Alexei Ilyasov, CEO, Atomyze

– It has been two years since the first DFA issue was executed. While this may seem like a very short period in the context of mature markets, DFA placements have seen explosive growth: according to the Central Bank of Russia, in 2024, Russian citizens purchased DFAs worth RUR 159 billion. The number of users has also risen sharply, with roughly 250,000 people now holding wallets with at least one DFA issuing operator. The launch of the fully operational secondary market may serve as a key driver for DFA development in 2025 as it will further boost DFA growth.

DFAs hold major potential in both B2B and B2C sectors. Although the DFA market is currently dominated by retail investors, corporations account for the majority of transaction volumes. In the long-term, we expect DFAs to primarily become a retail product, with individual investments driving the bulk of market activity as DFAs become more widely accessible.
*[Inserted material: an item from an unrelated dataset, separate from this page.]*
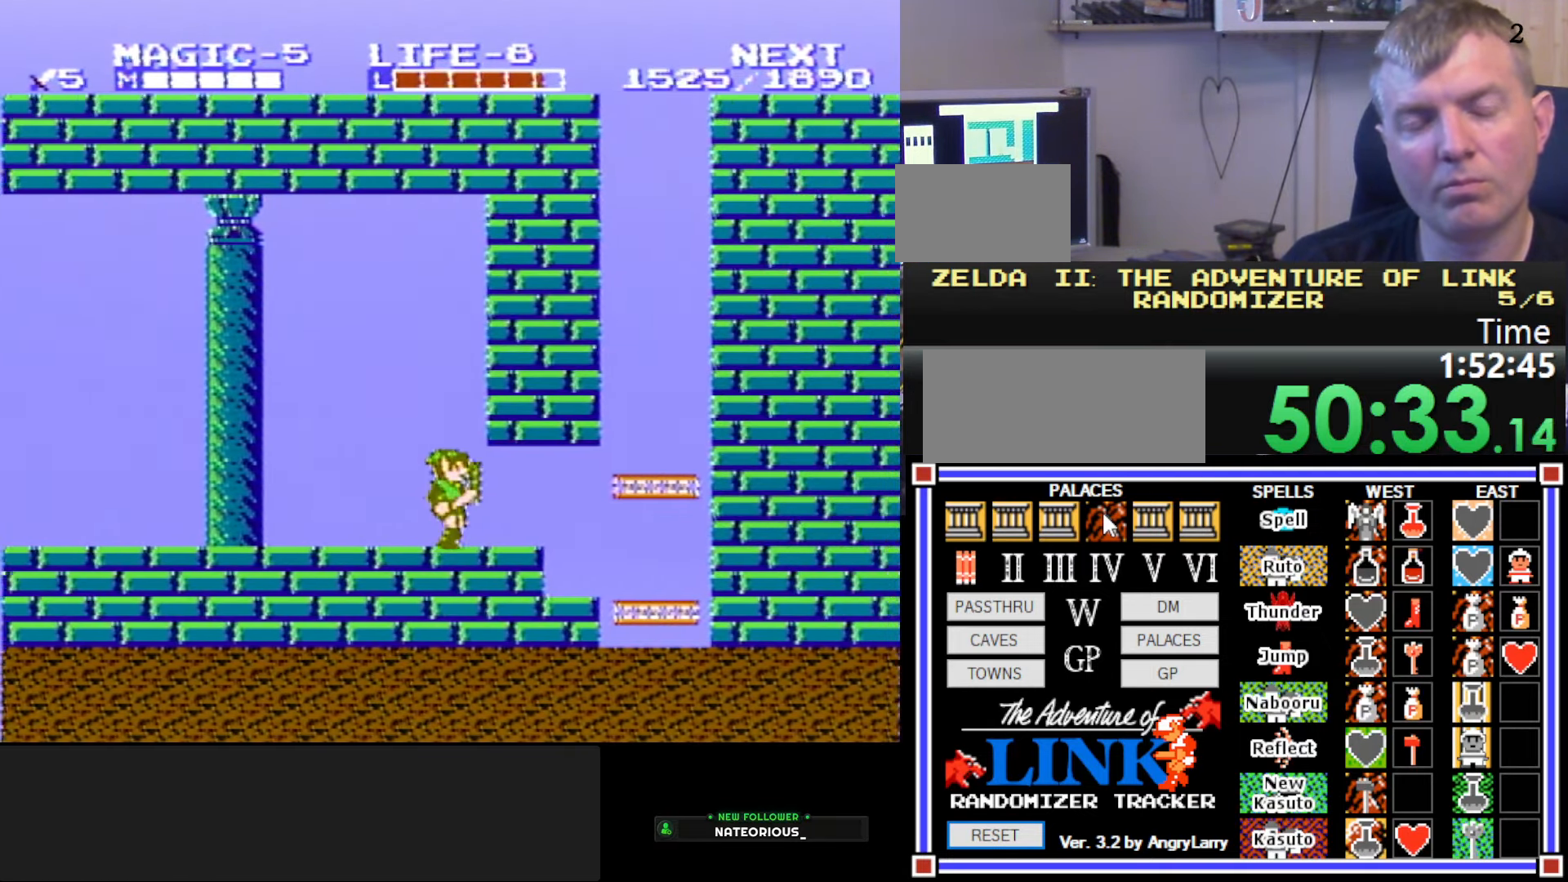
{"buttons": ["DPAD_UP"], "events": [[467, "DPAD_UP", "down"], [484, "DPAD_RIGHT", "up"]]}
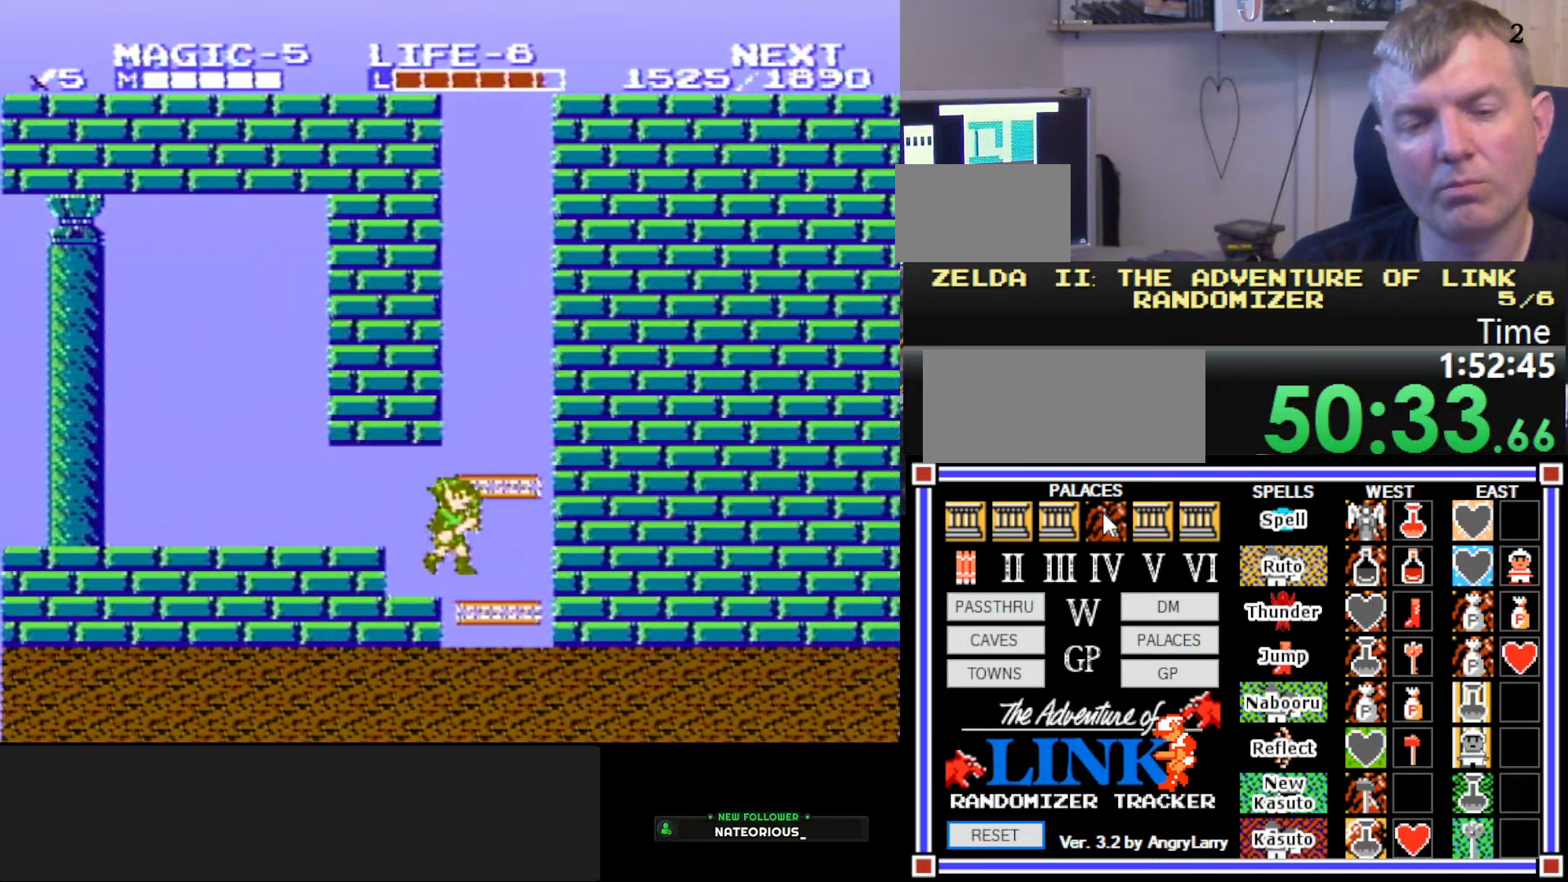
{"buttons": ["DPAD_UP", "DPAD_LEFT"], "events": [[450, "DPAD_LEFT", "down"]]}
As regards DFA debt instruments for retail investors, yields in 2024 often surpassed deposit interest rates and even were significantly higher in certain cases. This presents a strong incentive for retail investors. For instance, in December 2024, T-Investments and Atomyze issued eight DFAs with an annual yield of up to 27.5%.

Additionally, DFAs help diminish the barriers to entry for expensive assets such as venture projects, real estate, diamonds, and rare art pieces. By issuing multiple tokens for a single asset, DFAs make the latter more accessible, involving a larger number of investors.

Artem Saratikyan, Head of Corporate Finance at CarMoney fintech service

– In late 2023, the CarMoney fintech service was among the first ones in its segment to issue a DFA worth RUR40 million. As an issuer, we find this tool particularly appealing due to its fast placement as well as flexible funding terms. The costs for arranging a DFA issue in the form of a monetary claim (that is, a bond with a fixed coupon) are significantly lower than those associated with other debt instruments. Potentially, the issuer can share these profits with investors through offering higher yields on DFAs compared to the public market. However, for microfinance organizations (MFOs), the same regulatory restrictions apply to DFAs as to other funding sources, with DFAs issued by MFOs available solely to qualified investors.

We view the DFA market as another source of liquidity that offers emerging segments and an investor base. What initially started as a trendy topic is gradually evolving into an efficient way to raise capital, particularly in the domestic market. Going forward, we will assess the feasibility of issuing DFAs compared to other debt tools.